Saturday, February 4, 2017

The First Time She Drowned by Kerry Kletter

Cassie O’Malley has been trying to keep her head above water—literally and metaphorically—since birth. It’s been two and a half years since Cassie’s mother dumped her in a mental institution against her will, and now, at eighteen, Cassie is finally able to reclaim her life and enter the world on her own terms.
But freedom is a poor match against a lifetime of psychological damage. As Cassie plumbs the depths of her new surroundings, the startling truths she uncovers about her own family narrative make it impossible to cut the tethers of a tumultuous past. And when the unhealthy mother-daughter relationship that defined Cassie’s childhood and adolescence threatens to pull her under once again, Cassie must decide: whose version of history is real? And more important, whose life must she save?

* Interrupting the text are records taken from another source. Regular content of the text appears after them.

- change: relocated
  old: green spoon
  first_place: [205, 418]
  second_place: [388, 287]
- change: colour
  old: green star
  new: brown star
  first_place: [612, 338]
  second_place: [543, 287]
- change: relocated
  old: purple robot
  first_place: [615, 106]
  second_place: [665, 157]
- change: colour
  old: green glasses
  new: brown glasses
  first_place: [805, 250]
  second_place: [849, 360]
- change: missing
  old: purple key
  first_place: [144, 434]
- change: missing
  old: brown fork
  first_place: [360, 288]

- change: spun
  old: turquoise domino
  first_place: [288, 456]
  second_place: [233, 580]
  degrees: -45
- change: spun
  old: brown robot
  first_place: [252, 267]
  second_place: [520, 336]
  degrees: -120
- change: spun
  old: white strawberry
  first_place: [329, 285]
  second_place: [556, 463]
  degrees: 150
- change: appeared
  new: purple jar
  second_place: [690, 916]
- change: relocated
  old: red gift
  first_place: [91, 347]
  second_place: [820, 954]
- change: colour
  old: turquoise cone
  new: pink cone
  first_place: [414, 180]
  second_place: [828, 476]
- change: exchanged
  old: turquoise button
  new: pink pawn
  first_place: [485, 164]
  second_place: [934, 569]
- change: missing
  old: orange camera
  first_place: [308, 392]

A bold, literary story about the fragile complexities of mothers and daughters and learning to love oneself, The First Time She Drowned reminds us that we must dive deep into our pasts if we are ever to move forward.

This book wrecked me multiple times on multiple levels. Tears filled my eyes and butterflies danced in my stomach... It pulled me in with it's lyrical prose and kept me hooked with the tragic details...

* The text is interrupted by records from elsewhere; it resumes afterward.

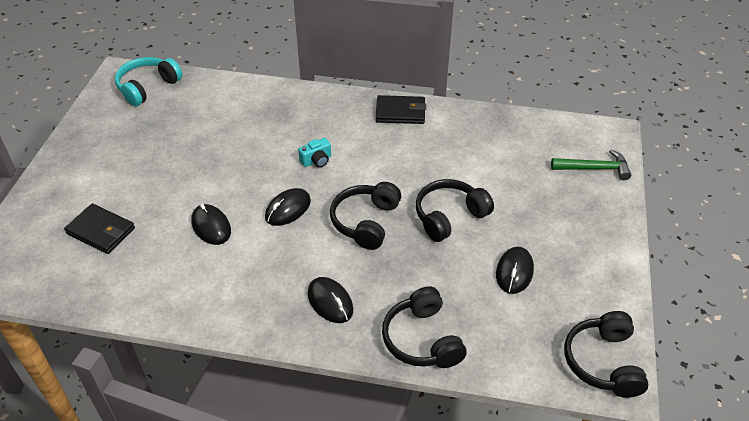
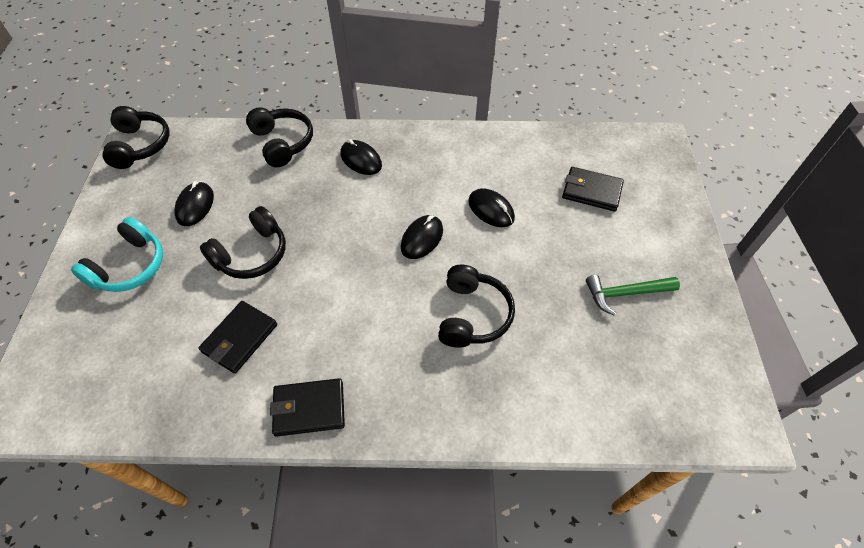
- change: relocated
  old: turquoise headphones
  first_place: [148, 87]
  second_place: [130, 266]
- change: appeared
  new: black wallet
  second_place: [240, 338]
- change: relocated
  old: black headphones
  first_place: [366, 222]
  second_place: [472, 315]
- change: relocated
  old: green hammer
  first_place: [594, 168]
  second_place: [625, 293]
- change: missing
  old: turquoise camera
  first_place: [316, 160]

It's a story about an unloved girl trying to make it in her own world. Cass has survived family hatred, abandonment, and years in a mental hospital... When she gets a chance at normalcy (college, friends, classes etc.), it's not exactly as easy as one might think. Actually, it feels as though she is just continuing her never ending tread to keep her head above water... She nearly drowns, is pulled back into her mothers web, and slowly remembers horrors from the past. She wants a new friend and a new love, but can't help but push them away in fear of being used or abandoned again. It takes time, hard work, and a little self exploration, but eventually she finds the key to staying afloat.

This was seriously one of the best books I've ever read. It was gritty and real and everything I love about YA contemporary. There were flaws in the characters and hurt in the words, but the progression throughout the book was a beautiful transformation of pure bravery and ultimate survival. I loved it and highly recommend that readers of all ages read it!